Requirement: Copy every line of the records below verbatim, altering nothing.

====== Material for this exercise

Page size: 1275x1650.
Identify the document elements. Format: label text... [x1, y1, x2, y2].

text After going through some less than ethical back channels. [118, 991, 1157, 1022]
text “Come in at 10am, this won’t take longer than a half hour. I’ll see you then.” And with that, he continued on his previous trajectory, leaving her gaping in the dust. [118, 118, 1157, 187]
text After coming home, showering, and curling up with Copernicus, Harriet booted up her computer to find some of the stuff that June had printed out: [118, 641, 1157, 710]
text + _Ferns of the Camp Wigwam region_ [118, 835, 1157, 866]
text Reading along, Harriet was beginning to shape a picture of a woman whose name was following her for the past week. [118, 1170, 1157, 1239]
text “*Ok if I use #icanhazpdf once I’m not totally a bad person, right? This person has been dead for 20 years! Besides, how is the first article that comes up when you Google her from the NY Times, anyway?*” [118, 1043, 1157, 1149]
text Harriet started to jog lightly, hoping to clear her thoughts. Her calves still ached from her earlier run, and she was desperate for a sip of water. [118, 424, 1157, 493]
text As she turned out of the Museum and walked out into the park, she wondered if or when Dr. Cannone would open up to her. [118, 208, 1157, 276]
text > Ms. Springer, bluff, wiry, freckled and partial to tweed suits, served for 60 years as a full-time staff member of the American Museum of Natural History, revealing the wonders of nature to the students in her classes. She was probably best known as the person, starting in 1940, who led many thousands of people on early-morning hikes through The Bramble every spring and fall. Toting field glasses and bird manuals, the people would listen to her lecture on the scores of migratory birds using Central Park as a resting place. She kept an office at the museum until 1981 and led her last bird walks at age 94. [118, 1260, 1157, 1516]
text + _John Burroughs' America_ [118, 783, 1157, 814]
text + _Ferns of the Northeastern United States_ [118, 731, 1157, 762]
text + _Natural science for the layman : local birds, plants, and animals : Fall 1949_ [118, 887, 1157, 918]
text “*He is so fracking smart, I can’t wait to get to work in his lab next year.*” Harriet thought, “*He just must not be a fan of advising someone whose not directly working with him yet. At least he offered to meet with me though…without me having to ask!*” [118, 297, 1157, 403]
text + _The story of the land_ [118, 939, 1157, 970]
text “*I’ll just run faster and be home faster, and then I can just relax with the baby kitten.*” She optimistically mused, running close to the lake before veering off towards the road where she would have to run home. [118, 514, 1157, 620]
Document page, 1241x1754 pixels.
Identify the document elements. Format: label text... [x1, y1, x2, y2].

============

Answer to this problem:
Page size: 1275x1650.
Identify the document elements. Format: label text... [x1, y1, x2, y2].

text After going through some less than ethical back channels. [118, 991, 1157, 1022]
text “Come in at 10am, this won’t take longer than a half hour. I’ll see you then.” And with that, he continued on his previous trajectory, leaving her gaping in the dust. [118, 118, 1157, 187]
text After coming home, showering, and curling up with Copernicus, Harriet booted up her computer to find some of the stuff that June had printed out: [118, 641, 1157, 710]
text + _Ferns of the Camp Wigwam region_ [118, 835, 1157, 866]
text Reading along, Harriet was beginning to shape a picture of a woman whose name was following her for the past week. [118, 1170, 1157, 1239]
text “*Ok if I use #icanhazpdf once I’m not totally a bad person, right? This person has been dead for 20 years! Besides, how is the first article that comes up when you Google her from the NY Times, anyway?*” [118, 1043, 1157, 1149]
text Harriet started to jog lightly, hoping to clear her thoughts. Her calves still ached from her earlier run, and she was desperate for a sip of water. [118, 424, 1157, 493]
text As she turned out of the Museum and walked out into the park, she wondered if or when Dr. Cannone would open up to her. [118, 208, 1157, 276]
text > Ms. Springer, bluff, wiry, freckled and partial to tweed suits, served for 60 years as a full-time staff member of the American Museum of Natural History, revealing the wonders of nature to the students in her classes. She was probably best known as the person, starting in 1940, who led many thousands of people on early-morning hikes through The Bramble every spring and fall. Toting field glasses and bird manuals, the people would listen to her lecture on the scores of migratory birds using Central Park as a resting place. She kept an office at the museum until 1981 and led her last bird walks at age 94. [118, 1260, 1157, 1516]
text + _John Burroughs' America_ [118, 783, 1157, 814]
text + _Ferns of the Northeastern United States_ [118, 731, 1157, 762]
text + _Natural science for the layman : local birds, plants, and animals : Fall 1949_ [118, 887, 1157, 918]
text “*He is so fracking smart, I can’t wait to get to work in his lab next year.*” Harriet thought, “*He just must not be a fan of advising someone whose not directly working with him yet. At least he offered to meet with me though…without me having to ask!*” [118, 297, 1157, 403]
text + _The story of the land_ [118, 939, 1157, 970]
text “*I’ll just run faster and be home faster, and then I can just relax with the baby kitten.*” She optimistically mused, running close to the lake before veering off towards the road where she would have to run home. [118, 514, 1157, 620]
Document page, 1241x1754 pixels.
Identify the document elements. Format: label text... [x1, y1, x2, y2].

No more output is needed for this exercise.